Fragmento extraído
CUANDO LA MUJER AVANZA, NO HAY HOMBRE QUE NO RETROCEDA

Por Gloria Chavely Toraya Pita
Amilcingo, Morelos (Aunam). “Aquí vivimos, nos sentimos orgullosas de estudiar en este lugar”. Éstas fueron las palabras de Mónica, estudiante de la Escuela Normal Rural Emiliano Zapato de Amilcingo, Morelos. Conocerla y escuchar su testimonio me hizo reflexionar sobre la vida que llevan las personas del campo, una realidad que se mira en tonalidades grises.

Fundada por Vinh Flores, la escuela para señoritas se ubica a un costado de la carretera. Ahí más de cien jovencitas cursan la licenciatura que les dará la oportunidad de ser educadoras de niños en regiones rurales del país. Desde el autobús se divisaba un instituto de gran extensión, cuyas paredes tenían citas de contenido revolucionario y los escudos pertenecientes a las Normales Rurales de todo el país.

Tarea 1
¿Puedes reproducir sin cambios el pasaje del texto sobre la Escuela Normal Rural de Amilcingo que comienza en las palabras "Por Gloria Chavely" y termina después de "todo el país."?
Tarea 2
¿Podrías seguir escribiendo el texto sobre la Escuela Normal Rural de Amilcingo a partir de su última oración?

[Registros contenidos en un conjunto de datos]
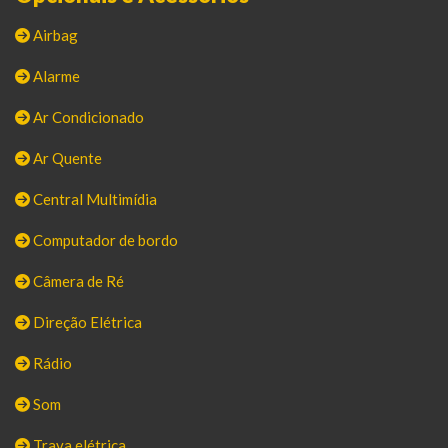
Airbag
Alarme
Ar Condicionado
Ar Quente
Central Multimídia
Computador de bordo
Câmera de Ré
Direção Elétrica
Rádio
Som
Trava elétrica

Respuesta 1
Por Gloria Chavely Toraya Pita
Amilcingo, Morelos (Aunam). “Aquí vivimos, nos sentimos orgullosas de estudiar en este lugar”. Éstas fueron las palabras de Mónica, estudiante de la Escuela Normal Rural Emiliano Zapato de Amilcingo, Morelos. Conocerla y escuchar su testimonio me hizo reflexionar sobre la vida que llevan las personas del campo, una realidad que se mira en tonalidades grises.

Fundada por Vinh Flores, la escuela para señoritas se ubica a un costado de la carretera. Ahí más de cien jovencitas cursan la licenciatura que les dará la oportunidad de ser educadoras de niños en regiones rurales del país. Desde el autobús se divisaba un instituto de gran extensión, cuyas paredes tenían citas de contenido revolucionario y los escudos pertenecientes a las Normales Rurales de todo el país.

Respuesta 2
“Qué a sangre y fuego caiga lo que a sangre y fuego se sostiene”


El ingreso fue fácil gracias al diálogo de mi profesora con la seguridad del plantel. Por ser un internado de mujeres, se restringía el paso de los compañeros varones a ciertas partes de la escuela, de tal manera que no podían acercarse al área de los dormitorios. Gina y yo –amigas desde aquel momento– nos adentramos emocionadas por el lugar. No paraba de pensar que así debían de lucir los muros y los jardines donde los compañeros de la Normal Rural “Raúl Isidro Burgos” desarrollaban su vida antes de desaparecer.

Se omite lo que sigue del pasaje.